__Task prompt__.
Could every line of the listing be output exactly, with the pictures skipped?

__Supplied records__.
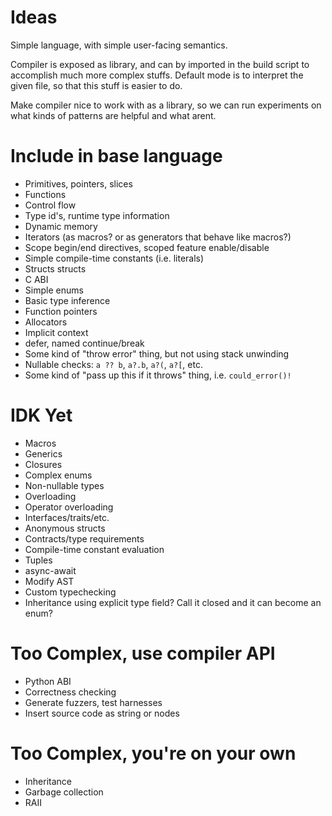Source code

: # Ideas

Simple language, with simple user-facing semantics.

Compiler is exposed as library, and can by imported in the build script to
accomplish much more complex stuffs. Default mode is to interpret the given
file, so that this stuff is easier to do.

Make compiler nice to work with as a library, so we can run experiments on what
kinds of patterns are helpful and what arent.

# Include in base language
- Primitives, pointers, slices
- Functions
- Control flow
- Type id's, runtime type information
- Dynamic memory
- Iterators (as macros? or as generators that behave like macros?)
- Scope begin/end directives, scoped feature enable/disable
- Simple compile-time constants (i.e. literals)
- Structs structs
- C ABI
- Simple enums
- Basic type inference
- Function pointers
- Allocators
- Implicit context
- defer, named continue/break
- Some kind of "throw error" thing, but not using stack unwinding
- Nullable checks: `a ?? b`, `a?.b`, `a?(`, `a?[`, etc.
- Some kind of "pass up this if it throws" thing, i.e. `could_error()!`

# IDK Yet
- Macros
- Generics
- Closures
- Complex enums
- Non-nullable types
- Overloading
- Operator overloading
- Interfaces/traits/etc.
- Anonymous structs
- Contracts/type requirements
- Compile-time constant evaluation
- Tuples
- async-await
- Modify AST
- Custom typechecking
- Inheritance using explicit type field? Call it closed and it can become an enum?

# Too Complex, use compiler API
- Python ABI
- Correctness checking
- Generate fuzzers, test harnesses
- Insert source code as string or nodes

# Too Complex, you're on your own
- Inheritance
- Garbage collection
- RAII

__Solution to the problem__.
Source code

: # Ideas

Simple language, with simple user-facing semantics.

Compiler is exposed as library, and can by imported in the build script to
accomplish much more complex stuffs. Default mode is to interpret the given
file, so that this stuff is easier to do.

Make compiler nice to work with as a library, so we can run experiments on what
kinds of patterns are helpful and what arent.

# Include in base language
- Primitives, pointers, slices
- Functions
- Control flow
- Type id's, runtime type information
- Dynamic memory
- Iterators (as macros? or as generators that behave like macros?)
- Scope begin/end directives, scoped feature enable/disable
- Simple compile-time constants (i.e. literals)
- Structs structs
- C ABI
- Simple enums
- Basic type inference
- Function pointers
- Allocators
- Implicit context
- defer, named continue/break
- Some kind of "throw error" thing, but not using stack unwinding
- Nullable checks: `a ?? b`, `a?.b`, `a?(`, `a?[`, etc.
- Some kind of "pass up this if it throws" thing, i.e. `could_error()!`

# IDK Yet
- Macros
- Generics
- Closures
- Complex enums
- Non-nullable types
- Overloading
- Operator overloading
- Interfaces/traits/etc.
- Anonymous structs
- Contracts/type requirements
- Compile-time constant evaluation
- Tuples
- async-await
- Modify AST
- Custom typechecking
- Inheritance using explicit type field? Call it closed and it can become an enum?

# Too Complex, use compiler API
- Python ABI
- Correctness checking
- Generate fuzzers, test harnesses
- Insert source code as string or nodes

# Too Complex, you're on your own
- Inheritance
- Garbage collection
- RAII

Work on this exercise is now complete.